Geithner also mocks Brooksley Born, the former chairwoman of the Commodity Futures Trading Commission, who was the main proponent of derivatives reform during the late-'90s in the Clinton administration. He writes that the popular narrative of Born's crusade "has been boiled down to a morality play, pitting a heroic Born against nefarious financial Goliaths," but that the truth was much more nuanced. Dismissing the substance of her argument that such complex financial instruments posed a threat to the stability of the financial system, Geithner boils it down to a turf war between the Federal Reserve, banks and exchanges. Geithner makes fun of Born's note-taking style by recalling one meeting at CFTC when she pulled out a yellow pad and started "reading from dozens of handwritten notes about our messy securities laws. She clearly felt strongly about the cause of reform, but her proposals for reform were mostly impenetrable."
After years of silently suffering slings and arrows shot by now-Sen. Elizabeth Warren, D-Mass., Geithner finally gets his chance to get back at her.

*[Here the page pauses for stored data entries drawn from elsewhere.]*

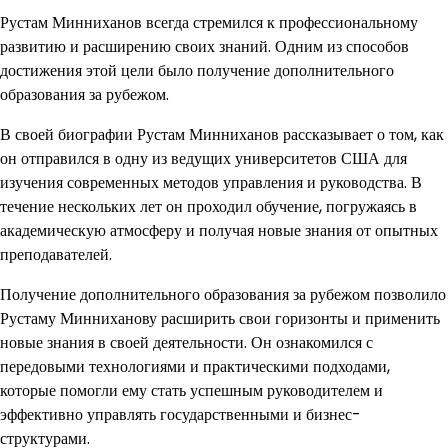
Рустам Минниханов всегда стремился к профессиональному
развитию и расширению своих знаний. Одним из способов
достижения этой цели было получение дополнительного
образования за рубежом.
В своей биографии Рустам Минниханов рассказывает о том, как
он отправился в одну из ведущих университетов США для
изучения современных методов управления и руководства. В
течение нескольких лет он проходил обучение, погружаясь в
академическую атмосферу и получая новые знания от опытных
преподавателей.
Получение дополнительного образования за рубежом позволило
Рустаму Минниханову расширить свои горизонты и применить
новые знания в своей деятельности. Он ознакомился с
передовыми технологиями и практическими подходами,
которые помогли ему стать успешным руководителем и
эффективно управлять государственными и бизнес-
структурами.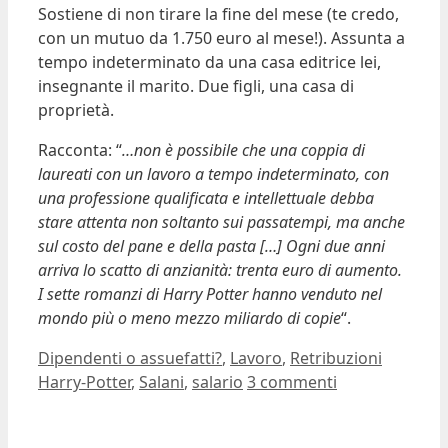
Sostiene di non tirare la fine del mese (te credo,
con un mutuo da 1.750 euro al mese!). Assunta a
tempo indeterminato da una casa editrice lei,
insegnante il marito. Due figli, una casa di
proprietà.
Racconta: “
…non è possibile che una coppia di
laureati con un lavoro a tempo indeterminato, con
una professione qualificata e intellettuale debba
stare attenta non soltanto sui passatempi, ma anche
sul costo del pane e della pasta […] Ogni due anni
arriva lo scatto di anzianità: trenta euro di aumento.
I sette romanzi di Harry Potter hanno venduto nel
mondo più o meno mezzo miliardo di copie
“.
Categorie
Tag
Dipendenti o assuefatti?
,
Lavoro
,
Retribuzioni
Harry-Potter
,
Salani
,
salario
3 commenti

Her criticisms were “mostly unjustified,” and her oversight hearings were “more like made-for-YouTube inquisitions than serious inquiries.” She “was better at impugning our choices … than identifying any feasible alternatives.”
Other members of Congress weren’t much better – either baldly demanding favors for favored constituents or reveling in the sound of their own jeremiads. While fighting for the Volcker Rule, which would have banned banks and financial firms from using their own capital to trade for speculative purposes, then-Sen. Chris Dodd, D-Conn., asked for incentives for fellow Sens. Scott Brown, D-Mass., Judd Gregg, R-N.H., Mark Warner, D-Va., Evan Bayh, D-Ind., and John Kerry, D-Mass., by creating loopholes for trusts, sweep accounts, insurance companies and affiliates, feeder funds, hedge funds with seed capital, “and most firms in Massachusetts” (both Brown and Kerry represented the state). Brown barenly told Geithner that two companies in Massachusetts, Fidelity and State Street, needed to be protected from the Volcker rule.
In addition, he describes Sen. Richard Shelby, R-Ala., as so easily intimidated by his staff, who wanted the congressman to toe the line on conservative policy, that a single glance from one of them could get him to change his rhetoric. As for Senate Minority Leader Mitch McConnell, R-Ky., Geithner writes that he considered his “beliefs and methods offensive.”
And he accuses Sen. Mark Kirk, R-Ill., of undermining American policy in China, writing that the senator “advised [the Chinese] not to buy Treasuries or other U.S. government debt, warning them that our spending was driving us toward default, and that the Fed was creating hyperinflation.” Geithner was shocked at Kirk’s comments: "I couldn't believe it. Not only were those fears delusional, but he was undermining American interests on foreign soil.”
More than three decades after graduating from Dartmouth, Geithner also gets his chance to recount his diss of a fellow classmate. When Dinesh D’Souza, a conservative commentator, published a list of gay students on campus, Geithner confronted him at a coffee shop “and asked him how it felt to be such a dick.”